Shapiro nodded. ‘It might mean any number of terrible things.’

‘Prepare for all of them,’ said Vlasik.

Epilogue

I

‘Dear friends, beloved romantics, wistful dreamers!’ said the new teacher of literature, Benya Golden, to his class at the Josef Stalin Commune School 801. Limping into the classroom with the help of his flamboyant walking-stick, he jumped on to the wooden platform at the front.

He had their attention immediately.

After the arrogant bombast of Dr Rimm, the senile babblings of Dr Noodelman, the droning sincerity of Director Medvedeva, they could see this one was a different species altogether. There were rumours about his past, his sins, his war – but no one knew anything and they never would. And conversely, Benya was enjoying a new life, teaching Pushkin, Tolstoy, Gorky, the classics.

It was winter in Moscow, December ’42, and at Stalingrad in the south, now clad in snow, fettered in ice, Stalin had sprung his giant trap and the Russians were strangling the German Sixth Army. Benya had found a little apartment so he could walk to work, and although on his first day in the school common room he had experienced the hostility of Dr Rimm, who smelled his flawed past, he had the support of Director Medvedeva, who was proud to recruit such a distinguished teacher of literature. Of course she had made enquiries with the Central Committee, Education Department, which was curated by Comrade Satinov, and with the Organs, and all had signed off on her appointment of Benya Golden.
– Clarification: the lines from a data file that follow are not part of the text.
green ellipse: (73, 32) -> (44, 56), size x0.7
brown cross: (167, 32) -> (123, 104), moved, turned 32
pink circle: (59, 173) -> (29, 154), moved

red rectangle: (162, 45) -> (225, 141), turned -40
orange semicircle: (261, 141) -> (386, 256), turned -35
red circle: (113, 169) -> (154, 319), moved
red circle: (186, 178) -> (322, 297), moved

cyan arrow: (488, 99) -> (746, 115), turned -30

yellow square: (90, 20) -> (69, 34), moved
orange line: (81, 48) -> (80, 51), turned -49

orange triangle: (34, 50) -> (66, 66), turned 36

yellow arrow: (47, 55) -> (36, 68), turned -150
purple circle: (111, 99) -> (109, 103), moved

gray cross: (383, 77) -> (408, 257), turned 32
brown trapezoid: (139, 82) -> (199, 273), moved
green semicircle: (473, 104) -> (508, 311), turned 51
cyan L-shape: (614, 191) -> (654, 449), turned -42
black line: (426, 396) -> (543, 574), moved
He looked out over his class. ‘Open your books. Eugene Onegin by Alexander Pushkin. I hope you will always remember what we’re going to read today. We are about to go on a wonderful journey of discovery.’

On that first day, Benya noticed that there was a girl named Stalina who sat next to one called Peshkova at the back of his class. He could only wonder at the vagaries of this world where a man could travel from a death sentence for planning to assassinate Stalin one day to teaching his daughter about Onegin the next. He paid no attention to her but when he handed back their first essays, he saw each child in turn for a tutoring session after class. After all, he had nothing better to do. He was living quietly, and had no wish to become the flâneur of the 1930s – that had cost him dear. He was just happy to breathe the free air.
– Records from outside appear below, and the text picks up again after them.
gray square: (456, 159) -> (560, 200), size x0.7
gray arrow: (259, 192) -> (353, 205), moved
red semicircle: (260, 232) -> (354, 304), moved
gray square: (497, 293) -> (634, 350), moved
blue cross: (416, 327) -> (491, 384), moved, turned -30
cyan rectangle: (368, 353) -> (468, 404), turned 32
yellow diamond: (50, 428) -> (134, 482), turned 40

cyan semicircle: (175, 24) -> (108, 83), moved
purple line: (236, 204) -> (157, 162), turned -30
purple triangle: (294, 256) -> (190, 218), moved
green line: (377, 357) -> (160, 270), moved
When he talked to Peshkova, he told her that he had known her grandfather Gorky, who had corrected his first articles. ‘I was a writer once,’ he said.
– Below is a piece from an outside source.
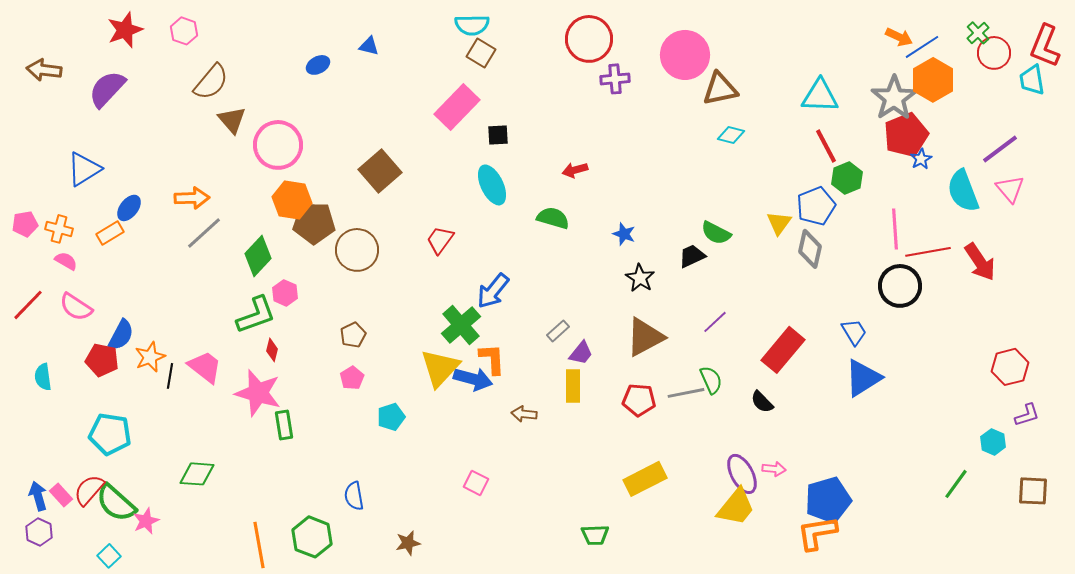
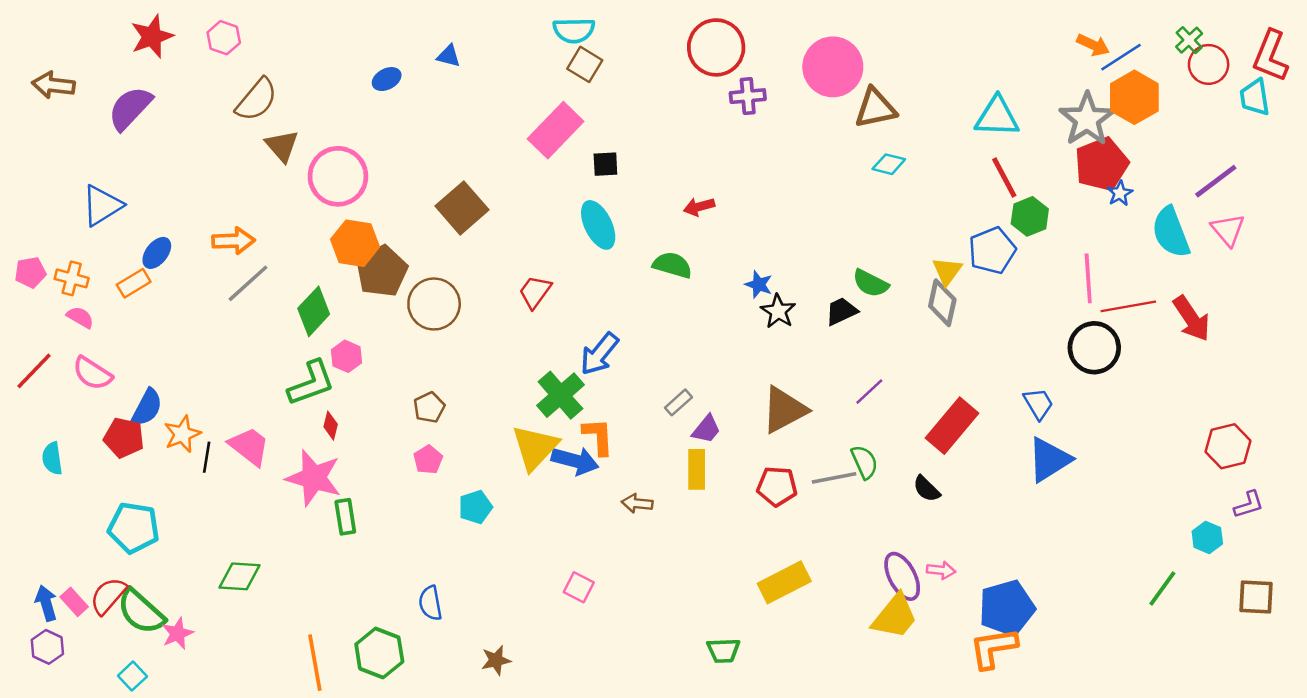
brown pentagon: (314, 223) -> (382, 271), turned -30
gray diamond: (810, 249) -> (942, 303), moved
black star: (640, 278) -> (778, 311), moved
Then it was the turn of Stalina. He saw no resemblance to her father. Perhaps she was more like her mother? Her essay showed her intelligence, her culture. He talked to her frankly, as if she was anyone else. And he wondered about her. He agonized. Just when he was free again, he faced this dilemma that could entangle him in her family. But also he knew about Love, its agony and its necessity for living, and tried to keep the memories of his own loves – of which there were really only two – fresh in his mind. There had been his first mature love, the fatal liaison with Sashenka; and those hurried days, hours really, with Fabiana. He saw their ride across the Don, and the moment she died. What an exceptional person she had been, how I let her down by failing to protect her, he thought. Whether my home is a small apartment or a prison cell, loving is what keeps the stars in my sky. You give up one truth after another, you compromise every day, but you always hold something back – you keep the jewels in the secret casket locked with the golden key in the final alcove within the unbreakable strongroom of the last tower of the fortress of your self – and that you never give up.